[AVAILABLE DATA Boundary: Start]
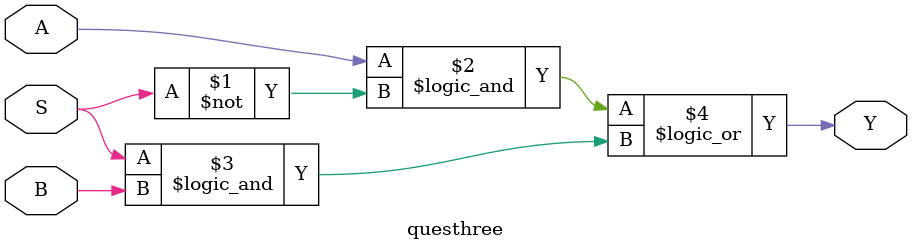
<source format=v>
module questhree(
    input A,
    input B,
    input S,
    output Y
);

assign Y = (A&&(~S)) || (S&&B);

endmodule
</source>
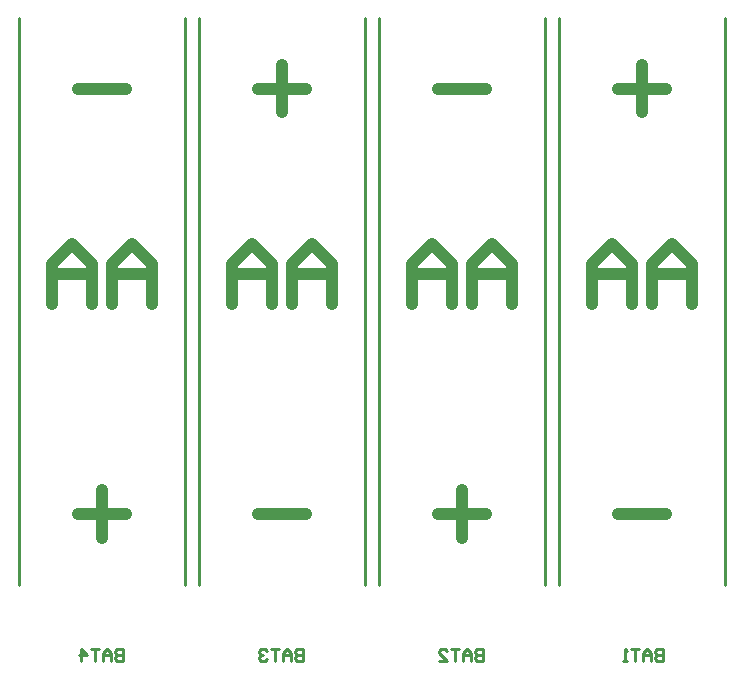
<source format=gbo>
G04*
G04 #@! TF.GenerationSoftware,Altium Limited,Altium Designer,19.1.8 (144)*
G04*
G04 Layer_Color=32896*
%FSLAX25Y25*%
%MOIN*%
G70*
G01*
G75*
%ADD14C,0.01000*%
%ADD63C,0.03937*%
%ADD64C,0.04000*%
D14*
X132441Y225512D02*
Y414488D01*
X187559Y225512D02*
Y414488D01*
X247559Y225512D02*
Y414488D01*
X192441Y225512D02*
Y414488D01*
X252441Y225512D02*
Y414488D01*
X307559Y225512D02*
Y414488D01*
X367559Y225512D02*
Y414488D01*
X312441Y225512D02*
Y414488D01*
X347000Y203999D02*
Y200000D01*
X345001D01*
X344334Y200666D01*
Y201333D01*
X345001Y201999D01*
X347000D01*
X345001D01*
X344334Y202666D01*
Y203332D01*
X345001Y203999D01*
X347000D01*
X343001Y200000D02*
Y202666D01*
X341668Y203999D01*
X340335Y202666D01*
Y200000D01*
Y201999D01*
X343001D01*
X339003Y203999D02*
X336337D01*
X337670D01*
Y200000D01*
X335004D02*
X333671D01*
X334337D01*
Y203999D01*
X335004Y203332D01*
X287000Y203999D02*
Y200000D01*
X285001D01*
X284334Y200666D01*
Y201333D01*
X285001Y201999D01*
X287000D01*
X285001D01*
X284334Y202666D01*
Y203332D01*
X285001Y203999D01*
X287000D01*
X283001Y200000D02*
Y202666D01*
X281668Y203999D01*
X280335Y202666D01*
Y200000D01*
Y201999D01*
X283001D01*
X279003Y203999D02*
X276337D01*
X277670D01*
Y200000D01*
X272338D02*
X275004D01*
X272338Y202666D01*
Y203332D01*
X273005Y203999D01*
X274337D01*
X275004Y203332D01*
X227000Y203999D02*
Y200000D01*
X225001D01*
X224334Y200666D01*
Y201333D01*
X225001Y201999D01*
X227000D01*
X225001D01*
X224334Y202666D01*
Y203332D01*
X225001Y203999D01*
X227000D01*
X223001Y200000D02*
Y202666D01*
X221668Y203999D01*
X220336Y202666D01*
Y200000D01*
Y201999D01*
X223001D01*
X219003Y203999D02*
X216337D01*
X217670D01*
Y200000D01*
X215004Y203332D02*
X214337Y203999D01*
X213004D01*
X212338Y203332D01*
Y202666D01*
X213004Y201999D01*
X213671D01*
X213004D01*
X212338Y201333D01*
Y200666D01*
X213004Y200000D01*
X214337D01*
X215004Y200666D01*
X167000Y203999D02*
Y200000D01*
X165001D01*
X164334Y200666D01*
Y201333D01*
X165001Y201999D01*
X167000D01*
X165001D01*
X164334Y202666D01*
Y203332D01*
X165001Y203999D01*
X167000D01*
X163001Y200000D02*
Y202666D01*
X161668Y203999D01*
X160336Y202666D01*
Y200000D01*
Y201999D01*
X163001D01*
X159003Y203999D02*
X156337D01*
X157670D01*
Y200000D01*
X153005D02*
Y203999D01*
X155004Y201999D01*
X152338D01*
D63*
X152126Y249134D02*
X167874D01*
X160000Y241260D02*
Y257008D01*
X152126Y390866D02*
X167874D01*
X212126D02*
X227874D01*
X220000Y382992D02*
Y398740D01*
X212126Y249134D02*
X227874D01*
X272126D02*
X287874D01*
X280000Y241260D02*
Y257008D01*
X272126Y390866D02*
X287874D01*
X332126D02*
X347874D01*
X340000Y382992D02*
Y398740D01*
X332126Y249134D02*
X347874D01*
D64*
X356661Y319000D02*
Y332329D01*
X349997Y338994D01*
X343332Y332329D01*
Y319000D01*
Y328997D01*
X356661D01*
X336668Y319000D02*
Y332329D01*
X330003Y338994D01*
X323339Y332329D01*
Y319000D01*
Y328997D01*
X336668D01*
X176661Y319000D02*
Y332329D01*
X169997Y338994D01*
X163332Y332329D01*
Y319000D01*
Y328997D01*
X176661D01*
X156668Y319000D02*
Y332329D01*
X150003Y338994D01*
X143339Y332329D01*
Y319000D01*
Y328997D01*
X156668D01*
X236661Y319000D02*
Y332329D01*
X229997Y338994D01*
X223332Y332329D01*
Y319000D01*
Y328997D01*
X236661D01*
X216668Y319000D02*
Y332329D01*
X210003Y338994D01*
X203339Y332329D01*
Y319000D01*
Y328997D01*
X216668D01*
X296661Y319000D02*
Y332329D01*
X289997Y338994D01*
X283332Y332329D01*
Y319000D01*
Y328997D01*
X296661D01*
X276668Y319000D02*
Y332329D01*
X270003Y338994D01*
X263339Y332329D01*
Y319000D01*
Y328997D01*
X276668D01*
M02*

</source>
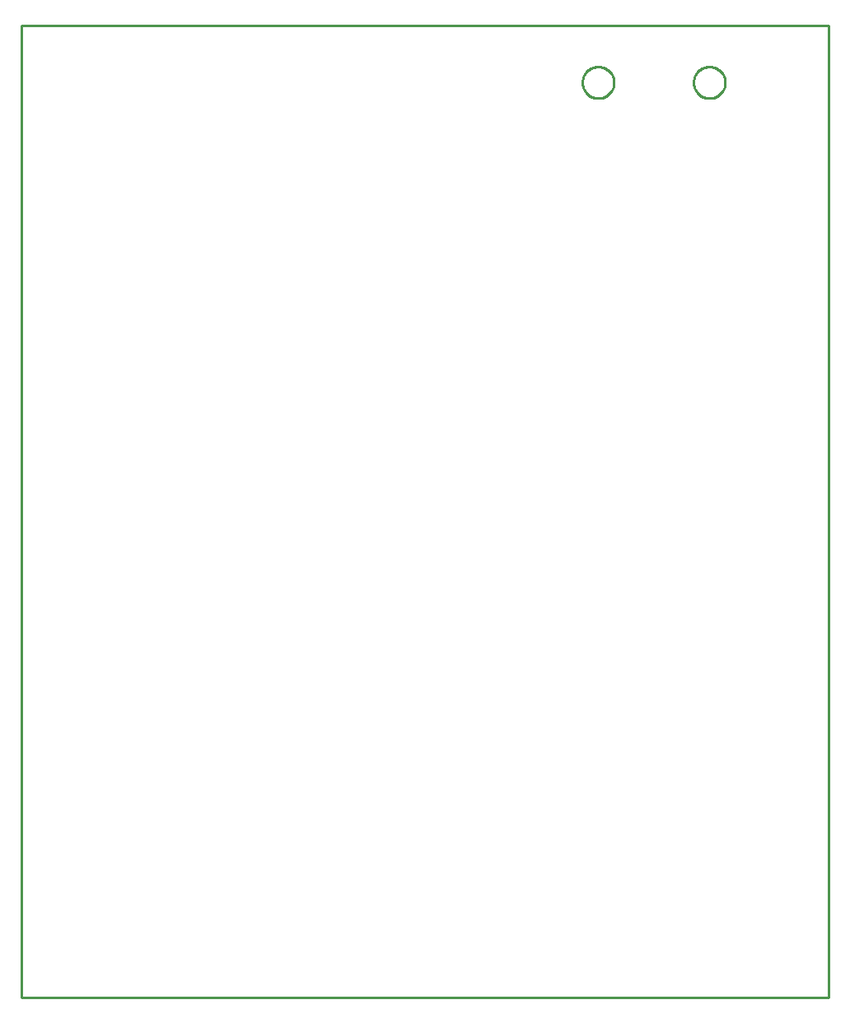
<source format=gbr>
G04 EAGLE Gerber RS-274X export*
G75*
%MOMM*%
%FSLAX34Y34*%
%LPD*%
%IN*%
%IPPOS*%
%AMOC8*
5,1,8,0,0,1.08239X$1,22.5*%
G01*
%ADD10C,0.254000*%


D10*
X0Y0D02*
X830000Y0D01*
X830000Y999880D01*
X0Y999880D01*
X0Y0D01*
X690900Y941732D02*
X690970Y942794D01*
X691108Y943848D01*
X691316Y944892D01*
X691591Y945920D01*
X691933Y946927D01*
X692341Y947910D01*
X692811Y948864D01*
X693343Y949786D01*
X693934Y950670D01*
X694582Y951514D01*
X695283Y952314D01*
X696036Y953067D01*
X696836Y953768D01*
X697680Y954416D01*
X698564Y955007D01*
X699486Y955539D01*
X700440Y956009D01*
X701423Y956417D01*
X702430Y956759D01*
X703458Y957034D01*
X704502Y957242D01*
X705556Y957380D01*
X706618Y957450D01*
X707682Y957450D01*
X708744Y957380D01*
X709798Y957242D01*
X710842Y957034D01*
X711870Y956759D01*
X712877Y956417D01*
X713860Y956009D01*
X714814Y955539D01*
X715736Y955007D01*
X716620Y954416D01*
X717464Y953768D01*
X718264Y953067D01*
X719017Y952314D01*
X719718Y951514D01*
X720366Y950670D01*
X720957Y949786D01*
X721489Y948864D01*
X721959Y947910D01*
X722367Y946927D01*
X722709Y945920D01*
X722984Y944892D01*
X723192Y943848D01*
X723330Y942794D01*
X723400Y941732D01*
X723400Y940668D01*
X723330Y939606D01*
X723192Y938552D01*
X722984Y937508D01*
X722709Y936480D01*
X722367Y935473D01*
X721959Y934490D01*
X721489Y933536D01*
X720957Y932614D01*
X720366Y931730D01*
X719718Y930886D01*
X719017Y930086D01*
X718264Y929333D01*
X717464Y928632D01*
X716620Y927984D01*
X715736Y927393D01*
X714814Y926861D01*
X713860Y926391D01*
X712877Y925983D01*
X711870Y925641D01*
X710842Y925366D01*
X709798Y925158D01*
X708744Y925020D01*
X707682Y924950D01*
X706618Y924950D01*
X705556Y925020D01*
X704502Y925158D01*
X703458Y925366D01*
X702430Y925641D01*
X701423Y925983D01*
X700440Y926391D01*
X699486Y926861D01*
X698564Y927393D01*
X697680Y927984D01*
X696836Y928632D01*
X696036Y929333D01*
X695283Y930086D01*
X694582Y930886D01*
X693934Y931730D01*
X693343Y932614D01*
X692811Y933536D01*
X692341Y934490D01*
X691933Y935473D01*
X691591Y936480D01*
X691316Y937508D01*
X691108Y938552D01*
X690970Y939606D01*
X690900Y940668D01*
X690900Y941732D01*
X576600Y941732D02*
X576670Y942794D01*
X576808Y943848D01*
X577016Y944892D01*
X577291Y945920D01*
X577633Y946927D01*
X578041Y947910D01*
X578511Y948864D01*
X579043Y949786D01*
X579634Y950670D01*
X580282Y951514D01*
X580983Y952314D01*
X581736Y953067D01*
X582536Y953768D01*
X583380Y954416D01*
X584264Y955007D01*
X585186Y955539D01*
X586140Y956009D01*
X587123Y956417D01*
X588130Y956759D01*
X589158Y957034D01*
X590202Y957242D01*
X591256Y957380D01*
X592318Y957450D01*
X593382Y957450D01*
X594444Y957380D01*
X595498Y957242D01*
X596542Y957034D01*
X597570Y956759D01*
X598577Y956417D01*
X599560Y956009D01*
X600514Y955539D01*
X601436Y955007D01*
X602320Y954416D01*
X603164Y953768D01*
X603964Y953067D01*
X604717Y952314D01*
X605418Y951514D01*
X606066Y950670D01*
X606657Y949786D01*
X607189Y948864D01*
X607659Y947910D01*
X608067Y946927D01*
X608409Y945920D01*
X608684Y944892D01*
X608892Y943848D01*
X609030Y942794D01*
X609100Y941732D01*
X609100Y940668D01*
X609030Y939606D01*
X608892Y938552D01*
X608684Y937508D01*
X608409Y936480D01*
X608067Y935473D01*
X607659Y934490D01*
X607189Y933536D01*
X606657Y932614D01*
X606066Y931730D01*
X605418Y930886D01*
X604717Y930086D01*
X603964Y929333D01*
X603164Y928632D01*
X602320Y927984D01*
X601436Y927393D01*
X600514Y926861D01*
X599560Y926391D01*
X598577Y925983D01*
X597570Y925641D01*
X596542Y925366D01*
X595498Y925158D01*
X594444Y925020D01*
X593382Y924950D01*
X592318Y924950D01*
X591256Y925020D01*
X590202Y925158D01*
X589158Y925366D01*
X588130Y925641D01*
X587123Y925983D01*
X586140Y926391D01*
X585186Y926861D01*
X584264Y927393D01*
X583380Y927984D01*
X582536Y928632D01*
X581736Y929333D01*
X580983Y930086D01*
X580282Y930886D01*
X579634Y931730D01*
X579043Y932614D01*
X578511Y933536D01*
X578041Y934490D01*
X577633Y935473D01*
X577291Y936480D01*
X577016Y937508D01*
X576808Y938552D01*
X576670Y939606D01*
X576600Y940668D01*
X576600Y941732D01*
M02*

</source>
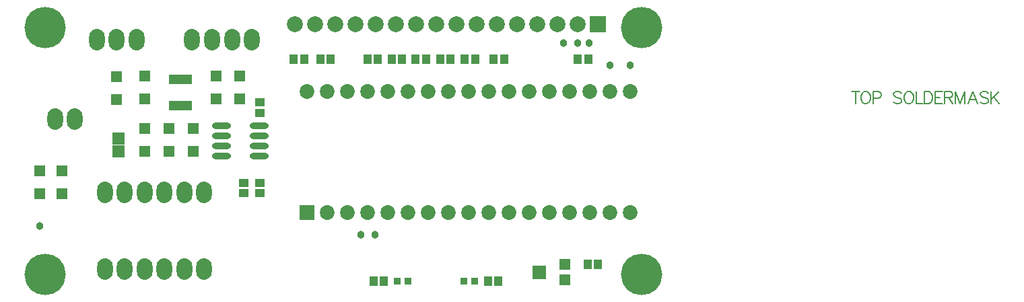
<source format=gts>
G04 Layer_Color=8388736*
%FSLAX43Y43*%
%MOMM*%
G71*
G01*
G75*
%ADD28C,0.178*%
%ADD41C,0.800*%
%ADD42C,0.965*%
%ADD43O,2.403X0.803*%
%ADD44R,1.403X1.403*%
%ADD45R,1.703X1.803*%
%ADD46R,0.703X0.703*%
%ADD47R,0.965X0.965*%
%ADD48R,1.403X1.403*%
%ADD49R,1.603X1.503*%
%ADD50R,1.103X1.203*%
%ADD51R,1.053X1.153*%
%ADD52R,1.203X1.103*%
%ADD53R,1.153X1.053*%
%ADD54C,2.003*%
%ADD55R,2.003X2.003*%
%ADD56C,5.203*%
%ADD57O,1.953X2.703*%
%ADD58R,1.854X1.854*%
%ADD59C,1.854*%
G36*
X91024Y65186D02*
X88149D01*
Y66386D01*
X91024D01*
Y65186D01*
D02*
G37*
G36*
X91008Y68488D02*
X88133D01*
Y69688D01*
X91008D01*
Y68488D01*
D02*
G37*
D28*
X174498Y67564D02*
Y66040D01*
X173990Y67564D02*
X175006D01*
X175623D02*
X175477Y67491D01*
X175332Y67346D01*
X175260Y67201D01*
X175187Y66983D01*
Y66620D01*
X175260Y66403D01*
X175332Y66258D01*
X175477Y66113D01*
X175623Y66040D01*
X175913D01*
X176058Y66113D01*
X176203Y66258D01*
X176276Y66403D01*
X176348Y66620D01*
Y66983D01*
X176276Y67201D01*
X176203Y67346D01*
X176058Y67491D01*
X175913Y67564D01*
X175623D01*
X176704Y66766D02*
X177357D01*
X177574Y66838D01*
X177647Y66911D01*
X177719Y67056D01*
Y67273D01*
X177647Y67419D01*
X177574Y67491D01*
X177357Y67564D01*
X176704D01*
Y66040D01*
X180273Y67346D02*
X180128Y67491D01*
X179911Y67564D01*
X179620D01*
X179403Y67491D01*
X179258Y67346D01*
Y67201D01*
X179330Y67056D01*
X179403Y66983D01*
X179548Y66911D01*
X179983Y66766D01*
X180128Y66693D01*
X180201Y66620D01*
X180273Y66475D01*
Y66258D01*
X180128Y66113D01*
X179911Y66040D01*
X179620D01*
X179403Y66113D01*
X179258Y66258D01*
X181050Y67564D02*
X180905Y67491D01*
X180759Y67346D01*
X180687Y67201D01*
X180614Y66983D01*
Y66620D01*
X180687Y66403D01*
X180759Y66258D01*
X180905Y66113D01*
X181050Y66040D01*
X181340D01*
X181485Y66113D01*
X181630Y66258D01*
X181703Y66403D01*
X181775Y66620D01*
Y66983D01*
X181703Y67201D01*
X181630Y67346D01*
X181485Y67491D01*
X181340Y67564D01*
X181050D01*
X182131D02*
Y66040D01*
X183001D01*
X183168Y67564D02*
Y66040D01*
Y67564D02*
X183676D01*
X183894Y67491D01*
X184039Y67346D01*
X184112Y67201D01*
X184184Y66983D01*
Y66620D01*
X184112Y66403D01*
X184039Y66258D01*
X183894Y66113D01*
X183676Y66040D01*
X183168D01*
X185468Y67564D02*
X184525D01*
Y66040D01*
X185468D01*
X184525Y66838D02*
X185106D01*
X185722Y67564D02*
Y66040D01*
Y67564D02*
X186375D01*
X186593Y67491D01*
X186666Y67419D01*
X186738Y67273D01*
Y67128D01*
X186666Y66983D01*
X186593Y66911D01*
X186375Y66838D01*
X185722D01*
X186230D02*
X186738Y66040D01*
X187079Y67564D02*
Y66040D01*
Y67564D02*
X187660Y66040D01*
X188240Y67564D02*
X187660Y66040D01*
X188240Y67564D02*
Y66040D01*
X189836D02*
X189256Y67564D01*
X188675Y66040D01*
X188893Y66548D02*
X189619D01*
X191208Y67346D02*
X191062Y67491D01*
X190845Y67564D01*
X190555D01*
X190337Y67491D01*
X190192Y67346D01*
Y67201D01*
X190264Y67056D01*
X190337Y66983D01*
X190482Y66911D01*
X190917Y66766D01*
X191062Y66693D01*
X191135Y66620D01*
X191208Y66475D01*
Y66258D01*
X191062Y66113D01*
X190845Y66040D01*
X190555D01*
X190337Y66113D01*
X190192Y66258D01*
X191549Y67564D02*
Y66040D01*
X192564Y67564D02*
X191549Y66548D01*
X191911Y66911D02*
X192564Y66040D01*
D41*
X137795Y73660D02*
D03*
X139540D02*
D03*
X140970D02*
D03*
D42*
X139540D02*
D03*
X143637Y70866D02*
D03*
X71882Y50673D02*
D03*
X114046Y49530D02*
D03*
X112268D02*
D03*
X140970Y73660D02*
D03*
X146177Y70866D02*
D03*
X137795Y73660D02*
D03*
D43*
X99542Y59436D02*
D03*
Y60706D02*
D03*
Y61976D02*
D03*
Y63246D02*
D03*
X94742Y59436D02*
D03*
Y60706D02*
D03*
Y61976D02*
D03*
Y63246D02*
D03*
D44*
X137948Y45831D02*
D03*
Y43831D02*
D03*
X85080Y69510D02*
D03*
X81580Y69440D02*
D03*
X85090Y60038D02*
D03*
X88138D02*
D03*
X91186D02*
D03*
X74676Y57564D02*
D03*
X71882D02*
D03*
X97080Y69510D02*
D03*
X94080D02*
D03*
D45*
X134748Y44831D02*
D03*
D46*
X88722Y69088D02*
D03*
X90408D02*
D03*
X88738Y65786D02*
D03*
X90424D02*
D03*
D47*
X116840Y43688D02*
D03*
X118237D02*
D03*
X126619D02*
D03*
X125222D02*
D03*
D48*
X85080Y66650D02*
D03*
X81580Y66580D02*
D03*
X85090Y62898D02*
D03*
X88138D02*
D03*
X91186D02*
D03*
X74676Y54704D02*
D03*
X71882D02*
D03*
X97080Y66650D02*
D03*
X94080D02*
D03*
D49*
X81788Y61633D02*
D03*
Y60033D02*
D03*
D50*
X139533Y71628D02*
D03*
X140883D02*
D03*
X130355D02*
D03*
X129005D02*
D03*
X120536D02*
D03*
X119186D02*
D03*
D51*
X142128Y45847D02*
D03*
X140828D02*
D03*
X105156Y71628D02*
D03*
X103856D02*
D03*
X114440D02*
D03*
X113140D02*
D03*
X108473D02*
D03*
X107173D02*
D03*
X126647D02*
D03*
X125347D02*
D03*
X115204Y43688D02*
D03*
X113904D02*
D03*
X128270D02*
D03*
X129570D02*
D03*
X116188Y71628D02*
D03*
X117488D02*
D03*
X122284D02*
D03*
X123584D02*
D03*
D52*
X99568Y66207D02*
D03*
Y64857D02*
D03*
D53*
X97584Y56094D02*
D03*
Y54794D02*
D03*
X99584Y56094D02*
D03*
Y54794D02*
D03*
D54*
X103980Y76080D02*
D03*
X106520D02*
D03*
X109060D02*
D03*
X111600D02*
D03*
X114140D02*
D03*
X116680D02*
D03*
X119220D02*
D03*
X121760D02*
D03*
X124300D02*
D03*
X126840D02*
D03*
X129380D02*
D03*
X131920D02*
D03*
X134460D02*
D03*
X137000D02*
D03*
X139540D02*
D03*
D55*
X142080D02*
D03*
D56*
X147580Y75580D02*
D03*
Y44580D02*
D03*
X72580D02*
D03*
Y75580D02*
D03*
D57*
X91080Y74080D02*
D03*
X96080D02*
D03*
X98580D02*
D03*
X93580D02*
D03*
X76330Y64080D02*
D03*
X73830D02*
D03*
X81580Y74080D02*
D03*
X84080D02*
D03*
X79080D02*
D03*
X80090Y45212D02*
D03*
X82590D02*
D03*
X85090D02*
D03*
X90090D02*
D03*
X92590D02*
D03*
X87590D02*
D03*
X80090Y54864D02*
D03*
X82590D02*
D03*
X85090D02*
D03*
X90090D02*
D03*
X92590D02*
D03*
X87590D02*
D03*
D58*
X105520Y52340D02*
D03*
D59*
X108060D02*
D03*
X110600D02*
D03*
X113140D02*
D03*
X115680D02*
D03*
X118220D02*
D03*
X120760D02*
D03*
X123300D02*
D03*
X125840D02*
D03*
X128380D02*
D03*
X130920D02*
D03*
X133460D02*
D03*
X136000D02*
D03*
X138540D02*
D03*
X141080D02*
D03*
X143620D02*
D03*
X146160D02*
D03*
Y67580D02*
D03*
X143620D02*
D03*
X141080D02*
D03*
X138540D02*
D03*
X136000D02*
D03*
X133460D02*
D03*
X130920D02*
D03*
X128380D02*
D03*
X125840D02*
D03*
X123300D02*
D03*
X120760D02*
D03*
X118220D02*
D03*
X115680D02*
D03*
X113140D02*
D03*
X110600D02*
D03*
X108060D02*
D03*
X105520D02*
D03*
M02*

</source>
[AVAILABLE DATA Boundary: End]
> **WHAT IS BEING ASKED**: Show, from the material above, each line that includes the string "format".

> **OUTPUT BELOW**:
<source format=v>
<source format=gbo>
<source format=gbr>
<source format=gts>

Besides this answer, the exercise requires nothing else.